12月15日(現地時間)、ラグジュアリーファッションブランドの「リック オウエンス(Rick Owens)」およびその運営会社オウエンズコープ(Owenscorp)は、今後のすべてのコレクションにおいてファーを使用しない方針を明らかにした。
これは、ファートレード廃止を訴える団体「コアリション・トゥ・アボリッシュ・ザ・ファー・トレード(CAFT)」による、5日間にわたる抗議キャンペーンを受けた決定である。
今回の方針転換により、リック オウエンスの公式オンラインストアからは、これまで販売されていたミンクおよびビーバーファーのハンドバッグもすでに削除された。

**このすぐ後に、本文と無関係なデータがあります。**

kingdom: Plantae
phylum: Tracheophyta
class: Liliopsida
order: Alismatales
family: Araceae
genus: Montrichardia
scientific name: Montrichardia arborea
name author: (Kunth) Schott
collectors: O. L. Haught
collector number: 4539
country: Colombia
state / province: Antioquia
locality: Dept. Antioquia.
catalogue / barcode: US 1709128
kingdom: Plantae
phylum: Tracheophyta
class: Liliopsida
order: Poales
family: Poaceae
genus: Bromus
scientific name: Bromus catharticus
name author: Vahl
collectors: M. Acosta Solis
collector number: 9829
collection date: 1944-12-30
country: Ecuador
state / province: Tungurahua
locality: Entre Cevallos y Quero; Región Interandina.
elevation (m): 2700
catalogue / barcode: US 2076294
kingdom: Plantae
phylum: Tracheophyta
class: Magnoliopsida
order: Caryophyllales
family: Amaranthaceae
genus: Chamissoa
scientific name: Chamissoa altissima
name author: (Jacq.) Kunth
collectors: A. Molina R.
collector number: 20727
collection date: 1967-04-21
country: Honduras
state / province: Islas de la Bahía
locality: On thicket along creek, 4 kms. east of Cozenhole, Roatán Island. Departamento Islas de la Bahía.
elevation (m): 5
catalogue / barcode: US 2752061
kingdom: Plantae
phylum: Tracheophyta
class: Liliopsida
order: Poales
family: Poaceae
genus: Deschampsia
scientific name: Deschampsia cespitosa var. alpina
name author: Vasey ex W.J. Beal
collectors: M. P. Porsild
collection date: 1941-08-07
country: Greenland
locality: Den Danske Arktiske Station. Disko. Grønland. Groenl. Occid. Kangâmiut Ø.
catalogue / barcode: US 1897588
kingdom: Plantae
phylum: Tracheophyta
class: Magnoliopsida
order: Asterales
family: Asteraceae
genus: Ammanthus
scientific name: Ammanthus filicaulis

このファーフリー方針は、オウエンズコープのコーポレート・ソーシャル・レスポンシビリティ(CSR)チームがCAFT宛に送付したメールによって正式に確認されたほか、同社ウェブサイトの「Eco Aware」セクションにも新たな声明が追加された。
声明では「過去10年にわたり、私たちはファーの生産を段階的に削減し、最終的に停止しました。今後、ファー生産に関与することはありません」と明記している。
CAFTは2025年12月10日にキャンペーンを開始し、ロンドン、ロサンゼルス、ニューヨークの3都市で抗議活動を展開した。ニューヨークでは、オウエンズコープのCEOであるダニエラ・ソト・ベルトラン(Daniela Soto Beltran)に対し、活動家による直接的な抗議が行われたほか、ロサンゼルス国際空港(LAX)のエールフランス・ラウンジでは、リック・オウエンスの長年のコラボレーターであり、デザイナー兼モデルとして知られるタイロン・ディラン(Tyrone Dylan)に対しても抗議行動が実施された。
CAFTのエグゼクティブ・ディレクターであるスージー・ストーク(Suzie Stork)は、今回の決定について次のようにコメントしている。
「ファッションのリーダーは、進化するか、時代に取り残されるかのどちらかだ。リック・オウエンスは進化を選びました。いまだに残酷なファートレードから利益を得ているブランドも、今回の動きを真剣に受け止めるべきです。」
さらに彼女は、「コンデナスト(Condé Nast)やニューヨーク ファッションウィーク、そして今回のリック オウエンスがファーフリーを選択したことで、依然としてファーに依存する企業が、いかに時代遅れであるかが明確になった」とも述べている。
今回の発表は、これまでにコンデナスト、ニューヨーク・ファッションウィーク、マーク ジェイコブス(Marc Jacobs)など、ファッション業界の象徴的存在をターゲットにしてきたCAFTの一連のキャンペーンの延長線上に位置づけられる。ラグジュアリーファッションにおける倫理とサステナビリティをめぐる議論が、再び大きな転換点を迎えた。